M. Azarov a expliqué en long et en large que Mme Timochenko avait conclu un accord gazier désastreux pour compenser la Russie des 405 millions de dollars (318 millions d'euros) de pertes que l’ancienne première ministre aurait détournés des années auparavant. Elle aurait détourné cet argent pour son propre compte au détriment du ministère russe de la défense. Il a affirmé que cette somme équivalait au budget annuel de son pays pour la santé publique.
« Pourquoi la Russie a-t-elle jeté l'éponge ? Est-ce si peu d'argent ? Je pense que c'est beaucoup d'argent.
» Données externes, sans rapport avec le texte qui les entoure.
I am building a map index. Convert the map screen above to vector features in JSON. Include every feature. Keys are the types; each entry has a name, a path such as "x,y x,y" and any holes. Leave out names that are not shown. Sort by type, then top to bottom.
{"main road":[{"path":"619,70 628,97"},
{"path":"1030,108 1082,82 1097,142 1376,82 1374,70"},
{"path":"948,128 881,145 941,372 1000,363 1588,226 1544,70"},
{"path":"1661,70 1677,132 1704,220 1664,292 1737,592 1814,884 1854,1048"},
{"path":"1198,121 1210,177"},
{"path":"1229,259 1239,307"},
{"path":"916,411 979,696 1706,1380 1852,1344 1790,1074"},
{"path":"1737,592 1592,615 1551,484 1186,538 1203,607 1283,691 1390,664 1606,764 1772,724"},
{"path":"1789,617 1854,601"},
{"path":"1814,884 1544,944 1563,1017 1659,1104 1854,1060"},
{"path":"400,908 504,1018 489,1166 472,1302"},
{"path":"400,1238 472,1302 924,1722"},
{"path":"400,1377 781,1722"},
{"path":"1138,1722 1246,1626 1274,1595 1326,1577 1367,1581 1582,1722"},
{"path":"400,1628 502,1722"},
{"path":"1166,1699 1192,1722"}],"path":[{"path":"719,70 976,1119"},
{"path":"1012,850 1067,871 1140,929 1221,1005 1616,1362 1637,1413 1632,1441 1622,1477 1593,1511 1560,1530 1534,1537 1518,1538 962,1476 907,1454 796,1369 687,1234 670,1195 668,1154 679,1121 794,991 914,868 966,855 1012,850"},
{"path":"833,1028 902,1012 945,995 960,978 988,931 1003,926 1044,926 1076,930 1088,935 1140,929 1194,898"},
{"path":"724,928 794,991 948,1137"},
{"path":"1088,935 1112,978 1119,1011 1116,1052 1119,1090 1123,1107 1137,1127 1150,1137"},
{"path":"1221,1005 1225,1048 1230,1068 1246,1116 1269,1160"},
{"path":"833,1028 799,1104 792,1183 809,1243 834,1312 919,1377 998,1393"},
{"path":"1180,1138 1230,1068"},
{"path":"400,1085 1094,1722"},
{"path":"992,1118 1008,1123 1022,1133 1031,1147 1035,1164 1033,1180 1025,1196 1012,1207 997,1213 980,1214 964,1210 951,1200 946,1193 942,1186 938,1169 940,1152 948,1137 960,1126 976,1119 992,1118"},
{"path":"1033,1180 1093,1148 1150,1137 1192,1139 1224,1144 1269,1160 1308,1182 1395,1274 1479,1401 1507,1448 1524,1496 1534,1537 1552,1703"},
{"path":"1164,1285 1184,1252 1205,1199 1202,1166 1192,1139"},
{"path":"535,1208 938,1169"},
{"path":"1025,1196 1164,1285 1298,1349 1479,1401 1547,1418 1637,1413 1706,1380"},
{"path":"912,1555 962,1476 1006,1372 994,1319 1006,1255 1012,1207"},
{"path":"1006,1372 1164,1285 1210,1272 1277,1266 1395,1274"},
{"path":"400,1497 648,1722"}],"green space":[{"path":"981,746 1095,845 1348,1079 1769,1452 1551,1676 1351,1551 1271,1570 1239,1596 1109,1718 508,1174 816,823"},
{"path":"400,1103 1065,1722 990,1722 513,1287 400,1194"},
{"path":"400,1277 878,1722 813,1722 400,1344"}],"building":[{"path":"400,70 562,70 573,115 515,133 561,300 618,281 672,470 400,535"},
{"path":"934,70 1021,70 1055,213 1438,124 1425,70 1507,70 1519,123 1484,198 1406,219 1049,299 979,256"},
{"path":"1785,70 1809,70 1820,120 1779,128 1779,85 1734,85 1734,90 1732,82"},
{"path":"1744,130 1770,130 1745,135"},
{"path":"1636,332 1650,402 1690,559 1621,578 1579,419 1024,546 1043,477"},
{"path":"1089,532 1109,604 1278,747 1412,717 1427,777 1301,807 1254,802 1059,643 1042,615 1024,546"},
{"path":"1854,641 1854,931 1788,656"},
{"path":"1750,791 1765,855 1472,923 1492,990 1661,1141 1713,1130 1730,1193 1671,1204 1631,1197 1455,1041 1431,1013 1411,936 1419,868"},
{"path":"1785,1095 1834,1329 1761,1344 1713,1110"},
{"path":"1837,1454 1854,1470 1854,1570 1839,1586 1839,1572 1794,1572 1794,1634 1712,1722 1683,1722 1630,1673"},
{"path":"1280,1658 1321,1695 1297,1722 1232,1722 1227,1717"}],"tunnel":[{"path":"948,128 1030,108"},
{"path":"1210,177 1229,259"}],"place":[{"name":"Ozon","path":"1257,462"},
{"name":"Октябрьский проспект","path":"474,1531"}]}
Mais pourquoi la Russie s'est-elle montrée si généreuse envers Mme Timochenko ? Pourquoi la Russie a-t-elle abandonné les charges contre Mme Timochenko, pourquoi adopter cette attitude ? Pourquoi ? », a demandé M. Azarov.
Il a expliqué qu'il avait interrogé M. Poutine, premier ministre à l'époque, à propos du contrat gazier de 2009.
« Il y avait des intérêts privés de la part de Mme Timochenko », a-t-il affirmé.
En référence aux jeux de pouvoir qui s'opèrent en Russie, le premier ministre ukrainien a parlé du jour où la Russie avait eu besoin de l'accord de la Turquie pour construire le gazoduc South Stream via les eaux territoriales de ses voisins dans la mer Noire.
« Pourquoi le prix pour la Turquie est-il tombé à 190 dollars (150 euros), alors qu'il a grimpé à 520 dollars (408 euros) pour l'Ukraine ? […] je peux citer d'autres exemples », a affirmé M. Azarov, laissant entendre que la Russie achetait de l'influence politique avec des ristournes sur le prix du gaz.
Argent gaspillé ?
M. Azarov a expliqué que le gazoduc South Stream, conçu avec une capacité maximum de 68 milliards de mètres cubes par an (mmc/an) coûterait 20 milliards d'euros. D'après lui, cela revient à jeter l'argent par les fenêtres quand on sait que la modernisation des trois gazoducs de son pays coûterait 1,5 milliard d'euros et pourraient approvisionner l'Europe avec 120 mmc/an.
En raison de ses relations tendues avec la Russie, l'Ukraine envisage de développer l'exploitation du gaz de schiste, a-t-il déclaré. Selon M. Azarov, son pays et l'Europe regorgent de réserves de gaz de schiste. Il a cependant ajouté que l'Ukraine préfèrerait investir son argent dans la modernisation de son économie et de la société.
« La Russie a elle aussi des tonnes de problèmes », a-t-il assuré, laissant entendre que Moscou dépensait trop d'argent dans des projets politiques de gazoducs et pourrait mieux utiliser ses ressources.
Lorsqu'il lui a été demandé si l'affaire Timochenko pouvait se régler via une forme de grâce présidentielle, M. Azarov a donné la parole à un juriste qui a expliqué que l'ancienne première ministre devrait d'abord en faire la demande.